Chart understanding data
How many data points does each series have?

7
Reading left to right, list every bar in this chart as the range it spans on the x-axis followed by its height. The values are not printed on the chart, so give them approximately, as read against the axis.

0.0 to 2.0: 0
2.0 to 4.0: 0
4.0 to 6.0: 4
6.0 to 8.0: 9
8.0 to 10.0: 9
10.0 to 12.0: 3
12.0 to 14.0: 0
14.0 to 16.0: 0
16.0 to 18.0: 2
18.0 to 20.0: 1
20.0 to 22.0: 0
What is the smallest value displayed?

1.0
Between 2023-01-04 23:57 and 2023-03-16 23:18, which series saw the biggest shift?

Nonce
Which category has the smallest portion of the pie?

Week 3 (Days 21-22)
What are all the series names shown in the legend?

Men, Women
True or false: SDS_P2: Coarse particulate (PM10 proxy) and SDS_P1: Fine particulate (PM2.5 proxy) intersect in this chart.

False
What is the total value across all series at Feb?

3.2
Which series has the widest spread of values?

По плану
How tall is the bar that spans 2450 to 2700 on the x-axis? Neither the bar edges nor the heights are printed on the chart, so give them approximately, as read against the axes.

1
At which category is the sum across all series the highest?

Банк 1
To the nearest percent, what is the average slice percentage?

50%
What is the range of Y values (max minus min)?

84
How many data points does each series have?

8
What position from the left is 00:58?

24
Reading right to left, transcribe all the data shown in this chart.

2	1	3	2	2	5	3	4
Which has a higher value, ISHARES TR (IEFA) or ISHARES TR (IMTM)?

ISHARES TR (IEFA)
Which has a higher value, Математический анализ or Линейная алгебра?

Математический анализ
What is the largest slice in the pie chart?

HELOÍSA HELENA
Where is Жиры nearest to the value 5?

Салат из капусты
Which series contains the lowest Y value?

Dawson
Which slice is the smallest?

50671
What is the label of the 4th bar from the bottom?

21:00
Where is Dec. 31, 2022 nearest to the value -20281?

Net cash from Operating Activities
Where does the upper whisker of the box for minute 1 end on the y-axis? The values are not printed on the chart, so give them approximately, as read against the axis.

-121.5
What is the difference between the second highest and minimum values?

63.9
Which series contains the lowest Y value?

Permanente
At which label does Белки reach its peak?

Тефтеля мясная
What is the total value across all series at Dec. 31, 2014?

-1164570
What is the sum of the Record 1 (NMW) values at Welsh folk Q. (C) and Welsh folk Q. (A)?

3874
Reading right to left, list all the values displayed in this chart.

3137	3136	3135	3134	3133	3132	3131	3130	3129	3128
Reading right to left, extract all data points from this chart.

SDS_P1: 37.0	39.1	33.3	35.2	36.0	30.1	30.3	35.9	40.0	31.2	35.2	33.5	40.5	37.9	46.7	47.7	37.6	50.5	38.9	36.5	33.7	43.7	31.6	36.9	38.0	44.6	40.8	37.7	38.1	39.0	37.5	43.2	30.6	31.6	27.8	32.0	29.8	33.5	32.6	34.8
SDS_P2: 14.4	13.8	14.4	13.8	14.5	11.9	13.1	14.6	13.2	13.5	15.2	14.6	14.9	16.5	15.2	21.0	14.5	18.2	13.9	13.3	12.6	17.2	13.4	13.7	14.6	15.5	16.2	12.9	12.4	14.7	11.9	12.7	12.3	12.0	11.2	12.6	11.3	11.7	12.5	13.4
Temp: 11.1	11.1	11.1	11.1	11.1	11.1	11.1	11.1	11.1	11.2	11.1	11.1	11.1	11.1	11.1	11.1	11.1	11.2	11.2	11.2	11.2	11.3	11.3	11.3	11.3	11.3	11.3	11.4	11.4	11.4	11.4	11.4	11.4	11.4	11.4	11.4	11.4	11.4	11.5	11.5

* [Task]: Can you repeat the rows above word for word, everything from the very first line down through the line containing "Between 2023-01-04 23:57", with that line included?

* [Response box]:
How many data points does each series have?

7
Reading left to right, list every bar in this chart as the range it spans on the x-axis followed by its height. The values are not printed on the chart, so give them approximately, as read against the axis.

0.0 to 2.0: 0
2.0 to 4.0: 0
4.0 to 6.0: 4
6.0 to 8.0: 9
8.0 to 10.0: 9
10.0 to 12.0: 3
12.0 to 14.0: 0
14.0 to 16.0: 0
16.0 to 18.0: 2
18.0 to 20.0: 1
20.0 to 22.0: 0
What is the smallest value displayed?

1.0
Between 2023-01-04 23:57 and 2023-03-16 23:18, which series saw the biggest shift?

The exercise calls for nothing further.